Getting a giraffe across the Mediterranean was a bit of trick it the
early Nineteenth Century. That journey
inspired Rémi Bezançon & Jean-Christophe Lie’s defiantly 2D Zarafa (trailer here), one of
twenty-one animated features submitted for Oscar consideration, which screens this
Sunday as part of the 2012 St. Louis International Film Festival.
Le
Vieux Sage has gathered the village children to tell them the story of their
ancestor, Maki. It is a tale that does
not start auspiciously. Abducted by
French slave traders as a young boy, Maki escapes with the help of a herd of
giraffes. Nearly recaptured by the head
slaver Moreno, the boy is saved by the mysterious Bedouin Hassan’s timely
intervention, but unfortunately not before the cruel Frenchman murders the
mother of a two year old giraffe.
Pledging to look after Zarafa, as she will be dubbed, just as the
giraffes looked after him, Maki will dog Hassan all the way to France, who in
turn will attempt to fulfill his duties to the Pasha.
You
have to love the 2D. Bezançon and Lie
have a lush visual sense, clearly inspired by their Arabian and Mediterranean
locales, not unlike some of Michel Ocelot’s films, but with a more muted color
palate. Their vistas and cityscapes are
particularly lovely, but their animals are not as expressive as viewers might
expect. There is a bit of
anthropomorphism, but it is rather restrained.

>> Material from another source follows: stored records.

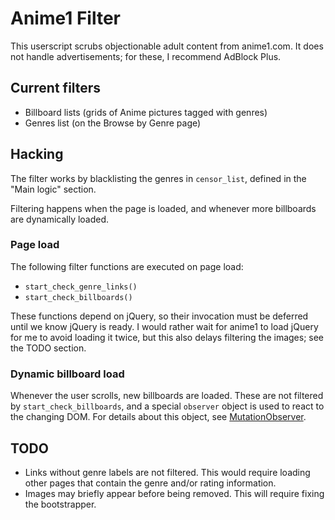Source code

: Anime1 Filter
=============
This userscript scrubs objectionable adult content from anime1.com. It does not handle advertisements; for these, I recommend AdBlock Plus.


Current filters
---------------
* Billboard lists (grids of Anime pictures tagged with genres)
* Genres list (on the Browse by Genre page)


Hacking
-------
The filter works by blacklisting the genres in `censor_list`, defined in the "Main logic" section.

Filtering happens when the page is loaded, and whenever more billboards are dynamically loaded.

### Page load
The following filter functions are executed on page load:
* `start_check_genre_links()`
* `start_check_billboards()`

These functions depend on jQuery, so their invocation must be deferred until we know jQuery is ready. I would rather wait for anime1 to load jQuery for me to avoid loading it twice, but this also delays filtering the images; see the TODO section.

### Dynamic billboard load
Whenever the user scrolls, new billboards are loaded. These are not filtered by `start_check_billboards`, and a special `observer` object is used to react to the changing DOM. For details about this object, see [MutationObserver](https://developer.mozilla.org/en-US/docs/Web/API/MutationObserver).


TODO
----
* Links without genre labels are not filtered. This would require loading other pages that contain the genre and/or rating information.
* Images may briefly appear before being removed. This will require fixing the bootstrapper.
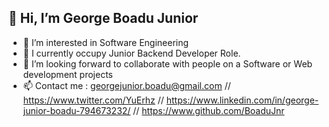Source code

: ## 👋 Hi, I’m George Boadu Junior
- 👀 I’m interested in Software Engineering
- 🌱 I currently occupy Junior Backend Developer Role.
- 💞️ I’m looking forward to collaborate with people on a Software or Web  development projects
- 📫 Contact me : georgejunior.boadu@gmail.com // https://www.twitter.com/YuErhz // https://www.linkedin.com/in/george-junior-boadu-794673232/ // https://www.github.com/BoaduJnr

<!---
BoaduJnr/BoaduJnr is a ✨ special ✨ repository because its `README.md` (this file) appears on your GitHub profile.
You can click the Preview link to take a look at your changes.
--->
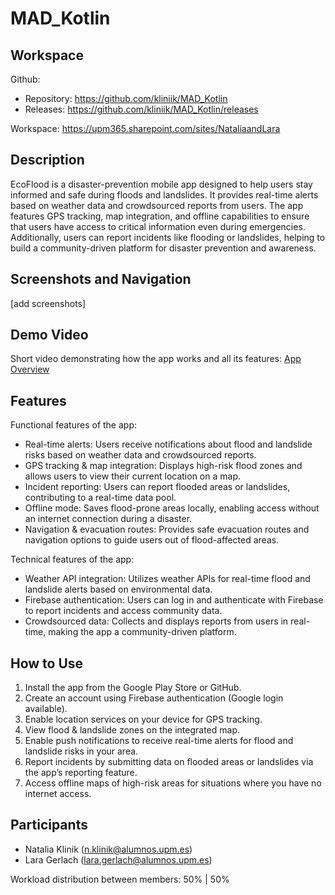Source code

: # MAD_Kotlin

## Workspace
Github:
- Repository: https://github.com/kliniik/MAD_Kotlin
- Releases: https://github.com/kliniik/MAD_Kotlin/releases

Workspace: https://upm365.sharepoint.com/sites/NataliaandLara

## Description
EcoFlood is a disaster-prevention mobile app designed to help users stay informed and safe during floods and landslides. It provides real-time alerts based on weather data and crowdsourced reports from users. The app features GPS tracking, map integration, and offline capabilities to ensure that users have access to critical information even during emergencies. Additionally, users can report incidents like flooding or landslides, helping to build a community-driven platform for disaster prevention and awareness.

## Screenshots and Navigation
[add screenshots]

## Demo Video
Short video demonstrating how the app works and all its features:
[App Overview](https://upm365-my.sharepoint.com/:v:/g/personal/n_klinik_alumnos_upm_es/Ef4AgLY4ycNHjniF9KE6WUQBunDQt_4iA5y7SE-0HYgfXg?e=ogf0rw&nav=eyJyZWZlcnJhbEluZm8iOnsicmVmZXJyYWxBcHAiOiJTdHJlYW1XZWJBcHAiLCJyZWZlcnJhbFZpZXciOiJTaGFyZURpYWxvZy1MaW5rIiwicmVmZXJyYWxBcHBQbGF0Zm9ybSI6IldlYiIsInJlZmVycmFsTW9kZSI6InZpZXcifX0%3D)

## Features
Functional features of the app:
- Real-time alerts: Users receive notifications about flood and landslide risks based on weather data and crowdsourced reports.
- GPS tracking & map integration: Displays high-risk flood zones and allows users to view their current location on a map.
- Incident reporting: Users can report flooded areas or landslides, contributing to a real-time data pool.
- Offline mode: Saves flood-prone areas locally, enabling access without an internet connection during a disaster.
- Navigation & evacuation routes: Provides safe evacuation routes and navigation options to guide users out of flood-affected areas.

Technical features of the app:
- Weather API integration: Utilizes weather APIs for real-time flood and landslide alerts based on environmental data.
- Firebase authentication: Users can log in and authenticate with Firebase to report incidents and access community data.
- Crowdsourced data: Collects and displays reports from users in real-time, making the app a community-driven platform.

## How to Use
1. Install the app from the Google Play Store or GitHub.
2. Create an account using Firebase authentication (Google login available).
3. Enable location services on your device for GPS tracking.
4. View flood & landslide zones on the integrated map.
5. Enable push notifications to receive real-time alerts for flood and landslide risks in your area.
6. Report incidents by submitting data on flooded areas or landslides via the app’s reporting feature.
7. Access offline maps of high-risk areas for situations where you have no internet access.

## Participants
- Natalia Klinik (n.klinik@alumnos.upm.es)
- Lara Gerlach (lara.gerlach@alumnos.upm.es)

Workload distribution between members: 50% | 50%
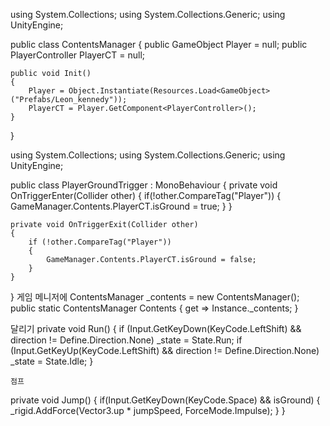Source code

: using System.Collections;
using System.Collections.Generic;
using UnityEngine;

public class ContentsManager
{
    public GameObject Player = null;
    public PlayerController PlayerCT = null;

    public void Init()
    {
        Player = Object.Instantiate(Resources.Load<GameObject>("Prefabs/Leon_kennedy"));
        PlayerCT = Player.GetComponent<PlayerController>();
    }


}



using System.Collections;
using System.Collections.Generic;
using UnityEngine;

public class PlayerGroundTrigger : MonoBehaviour
{
    private void OnTriggerEnter(Collider other)
    {
        if(!other.CompareTag("Player"))
        {
            GameManager.Contents.PlayerCT.isGround = true;
        }
    }

    private void OnTriggerExit(Collider other)
    {
        if (!other.CompareTag("Player"))
        {
            GameManager.Contents.PlayerCT.isGround = false;
        }
    }
}
게임 메니저에 
ContentsManager _contents = new ContentsManager();
public static ContentsManager Contents { get => Instance._contents; }




달리기
    private void Run()
    {
        if (Input.GetKeyDown(KeyCode.LeftShift) && direction != Define.Direction.None)
            _state = State.Run;
        if (Input.GetKeyUp(KeyCode.LeftShift) && direction != Define.Direction.None)
            _state = State.Idle;
    }
    
    
    
    점프
   private void Jump()
    {
        if(Input.GetKeyDown(KeyCode.Space) && isGround)
        {
            _rigid.AddForce(Vector3.up * jumpSpeed, ForceMode.Impulse);
        }
    }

For Francophone audiences, the voiceover cast is also quite impressive,
including Simon Abkarian (fantastic in The Wedding Song) as Hassan and Ronit Elkabetz (genuinely smoldering in the
Israeli film The Band’s Visit) as the
sultry Greek pirate Bouboulina.
Based
on an intriguing historical footnote, Zarafa
largely avoids the sins of sentimentality and manipulation that often mark
animation produced expressly for children.
Still, there is an unmistakable political correctness, particularly in
the film’s determination to ignore the demographic realities of the African
slave trade, both then and now.
Nonetheless, most parents will welcome the underlying principles of the
film, such as the value of freedom and the importance of keeping one’s word.